Supplied material
# # # # #

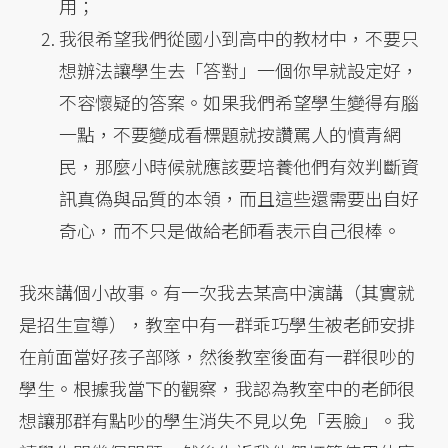
用；
我很希望我們從國小到高中的教材中，不要只
想辦法讓學生去「答對」一個你早就設定好，
不容懷疑的答案。如果我們希望學生變得有腦
一點，不要變成看標題就按讚罵人的憤青網
民，那麼小時候就應該要培養他們有效判斷資
訊真偽與品質的本領，而且這些還需要出自好
奇心，而不只是做給老師看表示自己很棒。
我來講個小故事。有一次我去某高中演講（其實就
是招生宣導），教室中有一群乖巧學生被老師安排
在前面當好孩子部隊，然後教室後面有一群很吵的
學生。根據我當下的觀察，我認為教室中的老師很
想讓那群有點吵的學生消失不見以免「丟臉」。我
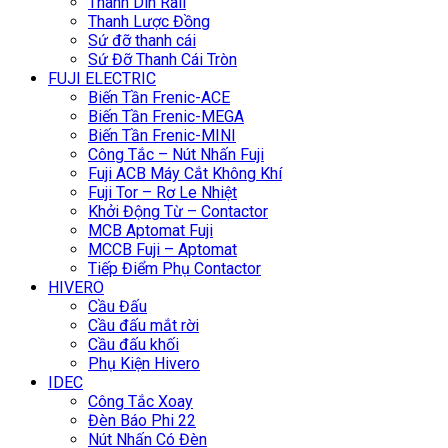
Thanh Din Rail
Thanh Lược Đồng
Sứ đỡ thanh cái
Sứ Đỡ Thanh Cái Tròn
FUJI ELECTRIC
Biến Tần Frenic-ACE
Biến Tần Frenic-MEGA
Biến Tần Frenic-MINI
Công Tắc – Nút Nhấn Fuji
Fuji ACB Máy Cắt Không Khí
Fuji Tor – Rơ Le Nhiệt
Khởi Động Từ – Contactor
MCB Aptomat Fuji
MCCB Fuji – Aptomat
Tiếp Điểm Phụ Contactor
HIVERO
Cầu Đấu
Cầu đấu mắt rời
Cầu đấu khối
Phụ Kiện Hivero
IDEC
Công Tắc Xoay
Đèn Báo Phi 22
Nút Nhấn Có Đèn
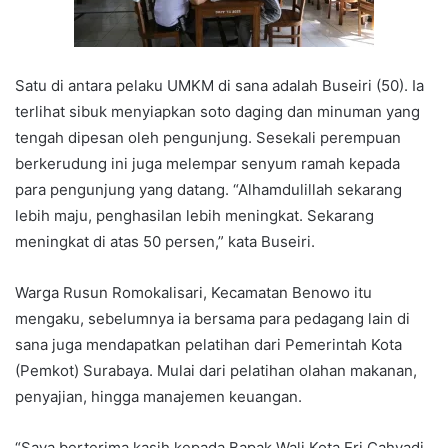
Satu di antara pelaku UMKM di sana adalah Buseiri (50). Ia
terlihat sibuk menyiapkan soto daging dan minuman yang
tengah dipesan oleh pengunjung. Sesekali perempuan
berkerudung ini juga melempar senyum ramah kepada
para pengunjung yang datang. “Alhamdulillah sekarang
lebih maju, penghasilan lebih meningkat. Sekarang
meningkat di atas 50 persen,” kata Buseiri.
Warga Rusun Romokalisari, Kecamatan Benowo itu
mengaku, sebelumnya ia bersama para pedagang lain di
sana juga mendapatkan pelatihan dari Pemerintah Kota
(Pemkot) Surabaya. Mulai dari pelatihan olahan makanan,
penyajian, hingga manajemen keuangan.
“Saya berterima kasih kepada Bapak Wali Kota Eri Cahyadi.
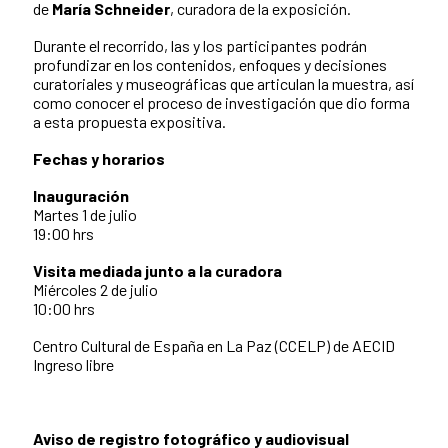
de
María Schneider
, curadora de la exposición.
Durante el recorrido, las y los participantes podrán
profundizar en los contenidos, enfoques y decisiones
curatoriales y museográficas que articulan la muestra, así
como conocer el proceso de investigación que dio forma
a esta propuesta expositiva.
Fechas y horarios
Inauguración
Martes 1 de julio
19:00 hrs
Visita mediada junto a la curadora
Miércoles 2 de julio
10:00 hrs
Centro Cultural de España en La Paz (CCELP) de AECID
Ingreso libre
Aviso de registro fotográfico y audiovisual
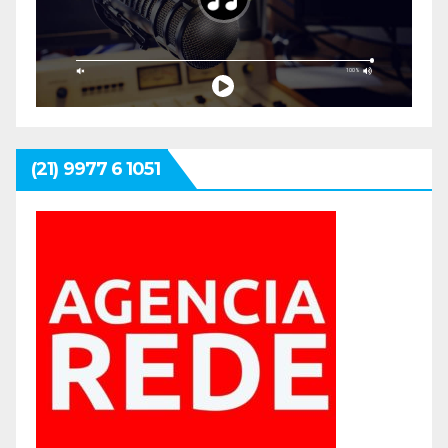
(21) 9977 6 1051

# # # # #

Exercise details
Reproduce the full text of the listing above verbatim, line for line, omitting every picture marker.

Answer to the exercise
用；
我很希望我們從國小到高中的教材中，不要只
想辦法讓學生去「答對」一個你早就設定好，
不容懷疑的答案。如果我們希望學生變得有腦
一點，不要變成看標題就按讚罵人的憤青網
民，那麼小時候就應該要培養他們有效判斷資
訊真偽與品質的本領，而且這些還需要出自好
奇心，而不只是做給老師看表示自己很棒。
我來講個小故事。有一次我去某高中演講（其實就
是招生宣導），教室中有一群乖巧學生被老師安排
在前面當好孩子部隊，然後教室後面有一群很吵的
學生。根據我當下的觀察，我認為教室中的老師很
想讓那群有點吵的學生消失不見以免「丟臉」。我
Thanh Din Rail
Thanh Lược Đồng
Sứ đỡ thanh cái
Sứ Đỡ Thanh Cái Tròn
FUJI ELECTRIC
Biến Tần Frenic-ACE
Biến Tần Frenic-MEGA
Biến Tần Frenic-MINI
Công Tắc – Nút Nhấn Fuji
Fuji ACB Máy Cắt Không Khí
Fuji Tor – Rơ Le Nhiệt
Khởi Động Từ – Contactor
MCB Aptomat Fuji
MCCB Fuji – Aptomat
Tiếp Điểm Phụ Contactor
HIVERO
Cầu Đấu
Cầu đấu mắt rời
Cầu đấu khối
Phụ Kiện Hivero
IDEC
Công Tắc Xoay
Đèn Báo Phi 22
Nút Nhấn Có Đèn
Satu di antara pelaku UMKM di sana adalah Buseiri (50). Ia
terlihat sibuk menyiapkan soto daging dan minuman yang
tengah dipesan oleh pengunjung. Sesekali perempuan
berkerudung ini juga melempar senyum ramah kepada
para pengunjung yang datang. “Alhamdulillah sekarang
lebih maju, penghasilan lebih meningkat. Sekarang
meningkat di atas 50 persen,” kata Buseiri.
Warga Rusun Romokalisari, Kecamatan Benowo itu
mengaku, sebelumnya ia bersama para pedagang lain di
sana juga mendapatkan pelatihan dari Pemerintah Kota
(Pemkot) Surabaya. Mulai dari pelatihan olahan makanan,
penyajian, hingga manajemen keuangan.
“Saya berterima kasih kepada Bapak Wali Kota Eri Cahyadi.
de
María Schneider
, curadora de la exposición.
Durante el recorrido, las y los participantes podrán
profundizar en los contenidos, enfoques y decisiones
curatoriales y museográficas que articulan la muestra, así
como conocer el proceso de investigación que dio forma
a esta propuesta expositiva.
Fechas y horarios
Inauguración
Martes 1 de julio
19:00 hrs
Visita mediada junto a la curadora
Miércoles 2 de julio
10:00 hrs
Centro Cultural de España en La Paz (CCELP) de AECID
Ingreso libre
Aviso de registro fotográfico y audiovisual
(21) 9977 6 1051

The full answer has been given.